Gerade erst hochgefahren - schon wieder ausgebremst: Der Neustart des weltgrößten Atomkraftwerks Kashiwazaki-Kariwa in Japan ("Heute" berichtete) wurde am heutigen Donnerstag nur wenige Stunden nach Beginn gestoppt. Grund war ein Alarm im Überwachungssystem, wie Betreiber TEPCO mitteilte.
"Die Arbeiten sind derzeit ausgesetzt", erklärte Sprecher Takashi Kobayashi gegenüber AFP. Der Reaktor sei zwar stabil, und es sei keine Strahlung nach außen gelangt - dennoch bleibt unklar, wann der Neustart fortgesetzt werden kann.
Die Ursache des Zwischenfalls werde derzeit untersucht.
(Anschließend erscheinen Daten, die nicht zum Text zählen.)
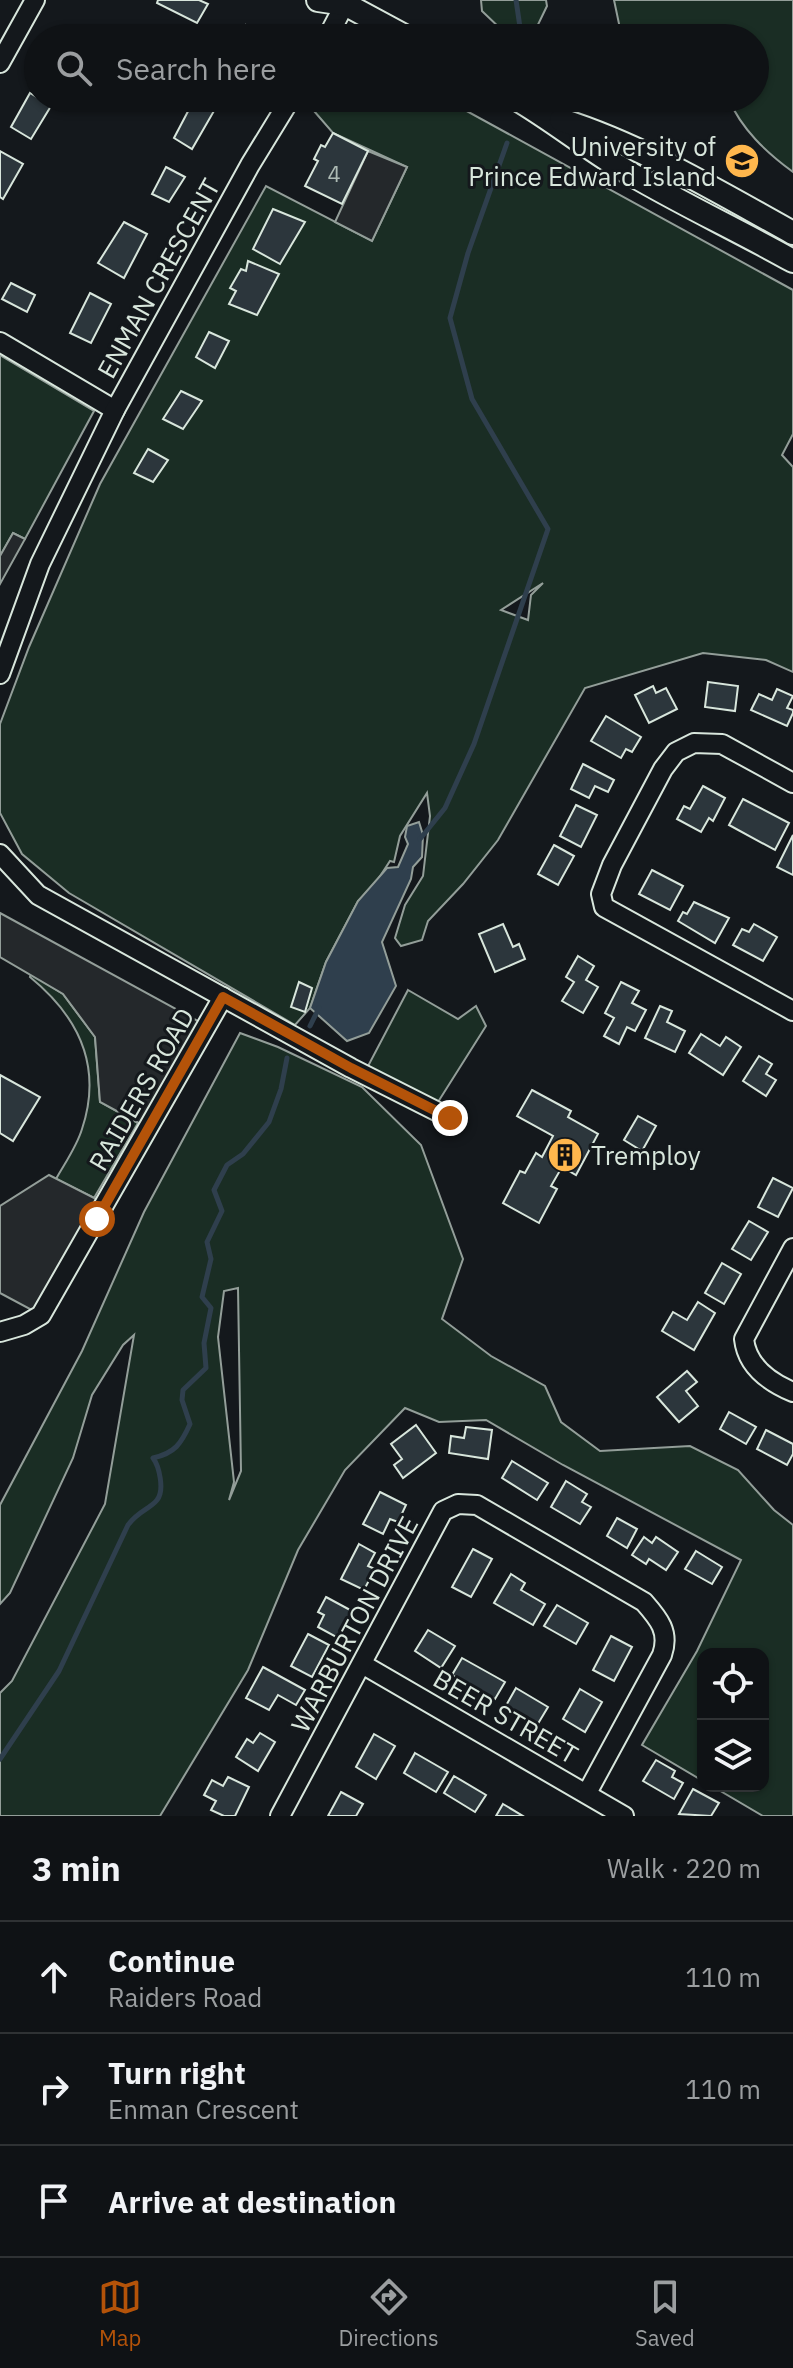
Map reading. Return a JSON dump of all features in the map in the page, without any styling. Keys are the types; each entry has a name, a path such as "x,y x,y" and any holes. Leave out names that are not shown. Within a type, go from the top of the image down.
{"main road":[{"path":"318,0 344,1 384,24"},
{"path":"540,112 622,169 793,261"},
{"path":"544,114 601,132 637,148 793,233"}],"street":[{"path":"0,63 35,0"},
{"path":"333,24 344,1"},
{"name":"ENMAN CRESCENT","path":"0,342 115,410 282,112"},
{"path":"0,674 40,564 115,410"},
{"path":"793,783 722,744 694,743 676,752 663,769 612,865 601,894 604,907 793,1011"},
{"name":"RAIDERS ROAD","path":"0,854 38,895 223,997 41,1315 24,1325 0,1332"},
{"path":"223,997 351,1068 450,1118"},
{"path":"793,1248 744,1339 750,1362 779,1386 793,1392"},
{"name":"WARBURTON DRIVE","path":"280,1816 443,1511 458,1504 477,1505 644,1602 661,1621 667,1643 662,1655 587,1793"},
{"name":"BEER STREET","path":"362,1664 624,1816"}],"green space":[{"path":"481,0 546,0 547,6 538,24 496,24 482,11"},
{"path":"614,0 793,0 793,172 756,140 736,112 769,112 769,24 619,24"},
{"path":"315,112 469,112 793,290 793,434 782,455 793,467 793,672 766,660 703,653 585,688 498,840 428,921 422,940 401,946 395,938 405,905 423,876 430,816 427,793 400,836 394,862 390,861 375,884 358,901 326,962 310,1008 295,1025 69,893 22,854 0,813 0,724 29,647 100,484 266,186 372,241 407,167 333,133","holes":["543,583 531,595 528,620 501,610"]},
{"path":"0,355 94,411 25,539 13,533 0,556"},
{"path":"31,974 63,994 95,1037 100,1102 138,1123 94,1198 56,1179 82,1129 88,1106 88,1064 74,1026 47,992 30,977"},
{"path":"408,990 458,1019 476,1006 486,1026 438,1102 367,1068"},
{"path":"240,1033 278,1047 362,1087 421,1145 463,1259 442,1319 491,1356 545,1386 561,1422 600,1451 690,1446 738,1470 774,1510 793,1525 793,1816 763,1816 722,1792 769,1792 769,1648 698,1648 741,1560 486,1420 439,1422 405,1408 345,1470 298,1550 248,1670 160,1816 0,1816 0,1693 12,1681 105,1504 134,1335 123,1345 92,1395 73,1458 10,1593 0,1604 0,1505 82,1351 144,1212","holes":["238,1288 241,1471 229,1500 234,1482 218,1337 224,1291"]},
{"path":"697,1651 697,1777 642,1745"}],"shaded area":[{"path":"368,151 407,167 372,241 335,222"},
{"path":"13,533 25,539 0,584 0,556"},
{"path":"0,913 207,1026 148,1128 100,1102 95,1037 63,994 0,957"},
{"path":"49,1175 106,1204 41,1315 0,1293 0,1206"}],"water":[{"path":"419,822 423,835 422,857 413,867 411,879 382,942 396,986 369,1033 347,1041 310,1008 326,962 358,901 387,868 398,867 408,844 405,837 407,826"}],"building":[{"path":"158,0 199,0 208,4 197,23 157,3"},
{"path":"24,104 24,112 47,112 31,139 11,127"},
{"path":"188,112 213,112 192,149 174,138"},
{"path":"333,133 368,151 342,204 305,186 318,161 314,159 321,145 325,147"},
{"path":"0,151 23,164 3,199 0,197"},
{"path":"166,167 185,177 169,202 152,194"},
{"path":"273,209 305,222 280,264 253,249"},
{"path":"124,222 147,234 124,278 98,263"},
{"path":"248,261 279,274 257,315 229,304 236,291 230,288 241,269 246,271"},
{"path":"11,283 35,295 27,312 2,299"},
{"path":"90,293 111,304 91,343 70,333"},
{"path":"209,332 229,341 215,368 196,357"},
{"path":"181,391 202,401 183,429 163,419"},
{"path":"148,449 168,460 153,482 134,473"},
{"path":"708,682 738,686 735,711 705,707"},
{"path":"653,686 656,693 666,688 677,709 649,723 635,695"},
{"path":"777,689 793,696 787,708 793,713 787,726 751,710 759,694 772,700"},
{"path":"606,716 641,737 632,752 626,749 621,758 591,741"},
{"path":"583,764 614,780 608,792 595,786 589,798 571,789"},
{"path":"703,786 725,798 713,821 709,818 701,832 677,819 684,806 690,809"},
{"path":"743,799 789,823 775,850 729,825"},
{"path":"576,805 597,815 581,847 560,836"},
{"path":"793,835 793,875 777,867"},
{"path":"554,845 574,856 558,885 538,874"},
{"path":"652,870 683,886 670,910 639,894"},
{"path":"694,902 729,918 715,943 678,921"},
{"path":"503,924 513,947 519,944 525,959 495,972 479,934"},
{"path":"754,924 777,937 763,961 733,945 742,929 749,932"},
{"path":"578,956 594,966 586,980 598,987 583,1013 562,1001 574,982 566,977"},
{"path":"299,982 312,988 305,1012 291,1007"},
{"path":"621,982 639,991 632,1003 646,1010 635,1031 627,1027 619,1044 604,1036 614,1018 605,1013"},
{"path":"660,1006 672,1011 667,1022 685,1031 675,1052 645,1038"},
{"path":"701,1034 720,1046 726,1037 741,1047 723,1075 689,1053"},
{"path":"759,1056 772,1064 766,1074 776,1080 766,1096 743,1081"},
{"path":"0,1075 40,1097 13,1141 0,1133"},
{"name":"Tremploy","path":"532,1090 571,1111 568,1117 598,1134 576,1175 562,1167 551,1186 557,1189 539,1223 503,1203 520,1171 525,1173 536,1153 542,1157 553,1136 517,1116"},
{"path":"638,1116 656,1126 642,1151 624,1140"},
{"path":"773,1178 793,1188 778,1217 758,1207"},
{"path":"749,1221 768,1232 751,1260 732,1249"},
{"path":"722,1263 741,1274 724,1304 705,1293"},
{"path":"698,1302 715,1313 694,1350 662,1331 673,1312 687,1320"},
{"path":"687,1371 697,1382 686,1391 698,1406 679,1422 657,1397"},
{"path":"729,1412 756,1427 746,1444 720,1429"},
{"path":"416,1425 436,1453 403,1478 394,1465 402,1459 391,1444"},
{"path":"466,1427 492,1430 488,1459 449,1453 451,1436 464,1438"},
{"path":"766,1430 793,1444 793,1454 787,1465 757,1449"},
{"path":"512,1461 548,1483 537,1500 502,1478"},
{"path":"566,1481 587,1494 582,1502 591,1507 580,1524 551,1507"},
{"path":"380,1492 406,1505 398,1522 390,1519 383,1534 363,1524"},
{"path":"617,1518 637,1529 627,1548 607,1536"},
{"path":"644,1537 652,1543 656,1537 678,1552 666,1570 649,1559 646,1564 632,1555"},
{"path":"359,1544 375,1553 368,1566 375,1569 364,1590 341,1579"},
{"path":"473,1549 492,1559 471,1597 452,1587"},
{"path":"696,1551 722,1567 712,1584 685,1569"},
{"path":"511,1574 525,1583 521,1590 545,1604 533,1625 494,1603"},
{"path":"326,1597 352,1611 338,1638 318,1627 324,1615 318,1612"},
{"path":"557,1605 588,1623 576,1644 544,1626"},
{"path":"428,1630 455,1646 441,1668 415,1651"},
{"path":"308,1634 329,1645 312,1677 291,1666"},
{"path":"611,1636 632,1647 614,1681 593,1670"},
{"path":"462,1658 505,1682 495,1699 452,1675"},
{"path":"263,1667 305,1690 296,1705 278,1695 269,1710 246,1698"},
{"path":"516,1688 548,1707 536,1727 504,1709"},
{"path":"580,1689 602,1702 585,1732 563,1719"},
{"path":"260,1733 275,1742 258,1771 236,1757 247,1739 253,1743"},
{"path":"374,1734 395,1746 376,1779 356,1767"},
{"path":"415,1753 448,1772 436,1792 404,1773"},
{"path":"656,1760 675,1771 672,1777 683,1783 674,1799 643,1781"},
{"path":"454,1776 486,1795 475,1812 444,1793"},
{"path":"228,1777 249,1787 235,1816 224,1816 211,1810 216,1801 204,1795 212,1780 223,1786"},
{"path":"693,1789 719,1803 711,1816 679,1814"},
{"path":"341,1792 363,1804 356,1816 328,1816"},
{"path":"503,1804 523,1816 496,1816"}],"waterway":[{"path":"516,0 520,24"},
{"path":"420,839 445,808 474,744 548,529 472,399 450,318 468,253 507,143"},
{"path":"310,1026 319,1008"},
{"path":"0,1759 59,1671 128,1525 159,1496 160,1478 153,1458 176,1447 190,1424 182,1400 183,1390 206,1368 204,1343 211,1308 202,1297 211,1259 207,1242 222,1211 214,1190 227,1165 243,1154 269,1122 281,1089 287,1058"}],"place":[{"name":"University of Prince Edward Island","path":"742,161"},
{"name":"Tremploy","path":"565,1155"}],"route":[{"path":"97,1219 223,997 351,1068 450,1118"}]}
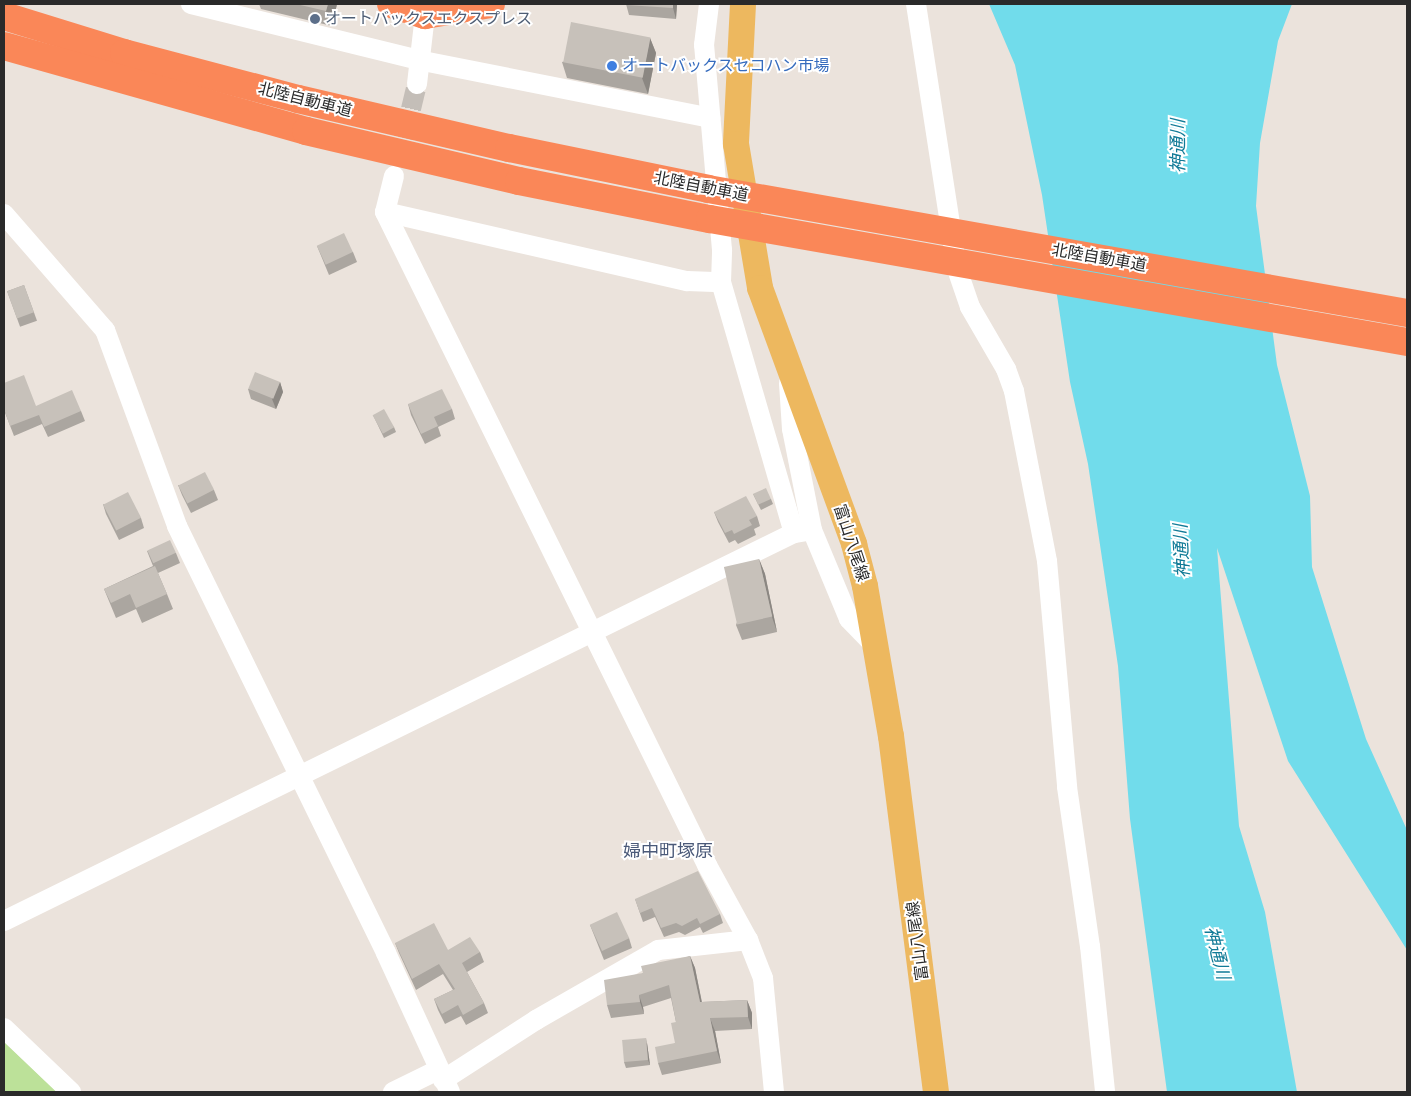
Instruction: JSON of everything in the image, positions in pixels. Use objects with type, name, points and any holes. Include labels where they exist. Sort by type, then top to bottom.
[{"type":"highway","points":[[392,4],[426,15],[491,4]]},
{"type":"highway","name":"北陸自動車道","points":[[4,16],[124,53],[327,106],[509,148],[708,189],[1407,313]]},
{"type":"highway","name":"北陸自動車道","points":[[4,46],[103,76],[306,131],[509,179],[710,219],[1407,342]]},
{"type":"main road","name":"富山八尾線","points":[[742,4],[736,144],[760,288],[854,544],[866,586],[896,775],[936,1092]]},
{"type":"street","points":[[191,4],[422,61],[710,118]]},
{"type":"street","points":[[709,4],[704,44],[722,250],[721,282],[803,531],[849,619],[875,646]]},
{"type":"street","points":[[916,4],[957,269],[970,307],[1006,368],[1014,391],[1047,561],[1067,787],[1090,946],[1105,1092]]},
{"type":"street","points":[[417,84],[422,61],[426,15]]},
{"type":"street","points":[[394,176],[385,212],[707,865],[748,940],[763,978],[774,1092]]},
{"type":"street","points":[[385,212],[687,281],[721,282]]},
{"type":"street","points":[[4,214],[105,330],[177,526],[386,953],[444,1081]]},
{"type":"street","points":[[787,361],[803,531]]},
{"type":"street","points":[[4,921],[803,531]]},
{"type":"street","points":[[393,1092],[444,1081],[536,1020],[658,950],[748,940]]},
{"type":"street","points":[[4,1028],[71,1092]]},
{"type":"green space","points":[[4,1042],[57,1092],[4,1092]]},
{"type":"water","name":"神通川","points":[[989,4],[1292,4],[1278,41],[1260,143],[1256,206],[1277,365],[1310,496],[1312,567],[1366,739],[1407,830],[1407,950],[1288,761],[1217,548],[1239,826],[1265,912],[1297,1092],[1167,1092],[1130,819],[1118,666],[1088,464],[1070,382],[1042,195],[1015,65]]},
{"type":"building","points":[[296,4],[328,4],[326,11]]},
{"type":"building","points":[[673,4],[673,8],[626,5]]},
{"type":"building","points":[[571,22],[651,37],[643,78],[563,62]]},
{"type":"building","points":[[344,233],[353,252],[326,265],[317,246]]},
{"type":"building","points":[[24,285],[34,312],[17,318],[7,291]]},
{"type":"building","points":[[255,372],[280,382],[273,399],[248,389]]},
{"type":"building","points":[[24,375],[36,406],[72,390],[81,411],[44,427],[39,415],[10,426],[4,409],[4,383]]},
{"type":"building","points":[[442,389],[452,409],[434,417],[438,426],[421,434],[408,404]]},
{"type":"building","points":[[384,409],[394,427],[383,434],[373,415]]},
{"type":"building","points":[[205,472],[214,490],[187,503],[178,486]]},
{"type":"building","points":[[766,488],[771,499],[758,505],[753,494]]},
{"type":"building","points":[[128,492],[141,518],[116,531],[103,505]]},
{"type":"building","points":[[746,496],[757,516],[749,520],[752,525],[734,534],[732,530],[725,533],[714,512]]},
{"type":"building","points":[[170,540],[176,553],[153,563],[147,551]]},
{"type":"building","points":[[759,559],[772,616],[737,625],[724,567]]},
{"type":"building","points":[[155,566],[167,594],[136,608],[130,594],[111,603],[104,589]]},
{"type":"building","points":[[698,871],[720,914],[700,924],[697,918],[682,926],[676,923],[661,928],[652,908],[640,913],[635,899]]},
{"type":"building","points":[[617,912],[629,938],[602,951],[590,925]]},
{"type":"building","points":[[434,923],[448,950],[470,937],[480,952],[462,963],[484,1003],[463,1015],[458,1005],[442,1014],[434,999],[455,989],[439,964],[412,979],[395,943]]},
{"type":"building","points":[[690,956],[700,1002],[747,1000],[748,1017],[710,1018],[717,1051],[658,1063],[655,1047],[675,1043],[671,1023],[676,1022],[669,985],[639,995],[640,1002],[607,1005],[604,980],[643,973],[641,966]]},
{"type":"building","points":[[646,1038],[648,1060],[624,1062],[622,1040]]},
{"type":"tunnel","points":[[404,138],[417,84]]},
{"type":"place","name":"オートバックスエクスプレス","points":[[315,19]]},
{"type":"place","name":"オートバックスセコハン市場","points":[[612,66]]},
{"type":"district","name":"婦中町塚原","points":[[668,851]]}]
Es ist bereits das zweite technische Problem innerhalb weniger Tage: Schon am vergangenen Wochenende hatte ein Reaktor-Alarm den ursprünglich für Dienstag (20.1.) geplanten Neustart verzögert.
Das AKW in der Präfektur Niigata gilt mit seiner maximalen Kapazität als das größte der Welt. Es war wie alle Reaktoren in Japan nach der Katastrophe von Fukushima 2011 abgeschaltet worden. Nun versucht das Land, mit einer Rückkehr zur Atomkraft seine Energieversorgung zu sichern.
Hintergrund: Japan ist stark abhängig von Energieimporten. Um CO2-Neutralität bis 2050 zu erreichen, will die Regierung auch auf Atomstrom setzen - trotz der Ängste in der Bevölkerung. Doch die aktuelle Pannenserie nährt neue Zweifel an Japans Atom-Plänen - und lässt Erinnerungen an Fukushima wach werden.